• _REQUIRED ACTIONS_:
• 1. In the post about merging Evernote notes, how many notes with subject lines does the poster want to keep?
• 2. Translate this sentence from the post about merging Evernote notes into Spanish: "Does Evernote provide any merge capabilities?"
• 3. Output the part of the post about merging Evernote notes that begins at the words "See, these notes" and stops after "it in word.".

• _QUOTED PASSAGE_:
——————————

Again thanks for the responses.

 

OK, here's what I'd like to do:

 

I have 479 Notes with subject lines - that I'd like to retain. I would then like to take all those notes and merge them all into one document.

You know like a writer might do with all the post-it notes that are stuck to his wall - he might eventually want to put those into one document right?

 

I don't think the logic matters all that much - but I guess I can explain.

 

See, these notes could be on hundreds of different subjects - but in the end they're all going to go into one large document.

 

That document is going to be sent to a corporate environment where the people aren't too hip to evernote and the PC's are locked down by IT and they'll want to edit it in word.

 

So, my questions would be:

 

How do I get all these notes into one large document - preferably maintaining the subject line information?

 

Does Evernote provide any merge capabilities?

 

I don't think I'm the only person that wants to merge notes - no?

 

I do have a mac and I guess I could open up my Windows 10 beta VM up and launch word through that - it just seems like quite a hassle.

——————————

Layout dataset entries:
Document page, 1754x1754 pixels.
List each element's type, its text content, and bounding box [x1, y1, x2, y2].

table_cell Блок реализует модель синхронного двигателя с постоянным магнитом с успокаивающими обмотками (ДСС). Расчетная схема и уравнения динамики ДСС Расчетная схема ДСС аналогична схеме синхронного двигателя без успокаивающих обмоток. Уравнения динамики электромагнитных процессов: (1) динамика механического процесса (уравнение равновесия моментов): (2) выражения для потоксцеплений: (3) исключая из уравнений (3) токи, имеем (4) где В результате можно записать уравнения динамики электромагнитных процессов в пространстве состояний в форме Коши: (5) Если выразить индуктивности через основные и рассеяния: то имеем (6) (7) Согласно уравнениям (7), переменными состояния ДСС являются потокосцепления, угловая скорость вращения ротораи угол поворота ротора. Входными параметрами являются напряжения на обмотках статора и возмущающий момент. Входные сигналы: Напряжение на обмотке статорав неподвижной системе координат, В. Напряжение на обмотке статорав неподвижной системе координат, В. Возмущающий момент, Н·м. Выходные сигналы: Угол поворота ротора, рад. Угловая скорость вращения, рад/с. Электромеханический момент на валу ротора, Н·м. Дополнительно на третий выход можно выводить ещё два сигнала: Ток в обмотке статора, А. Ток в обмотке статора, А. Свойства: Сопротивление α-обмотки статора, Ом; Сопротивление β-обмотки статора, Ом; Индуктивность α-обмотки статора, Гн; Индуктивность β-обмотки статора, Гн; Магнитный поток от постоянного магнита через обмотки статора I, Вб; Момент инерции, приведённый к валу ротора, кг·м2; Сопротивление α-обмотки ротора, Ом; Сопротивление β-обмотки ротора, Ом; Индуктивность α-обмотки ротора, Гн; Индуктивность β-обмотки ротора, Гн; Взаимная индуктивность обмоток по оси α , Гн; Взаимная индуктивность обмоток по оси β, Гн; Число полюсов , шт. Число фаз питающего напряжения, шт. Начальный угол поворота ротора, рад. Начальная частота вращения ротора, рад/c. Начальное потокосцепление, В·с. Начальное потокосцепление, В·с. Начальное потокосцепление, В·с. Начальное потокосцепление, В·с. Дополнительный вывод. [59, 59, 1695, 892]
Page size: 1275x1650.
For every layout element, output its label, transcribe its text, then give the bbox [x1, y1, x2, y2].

——————————

• _ANSWERS TO EACH TASK_:
• 1. 479

• 2. ¿Ofrece Evernote alguna función para combinar notas?

• 3.
See, these notes could be on hundreds of different subjects - but in the end they're all going to go into one large document.

 

That document is going to be sent to a corporate environment where the people aren't too hip to evernote and the PC's are locked down by IT and they'll want to edit it in word.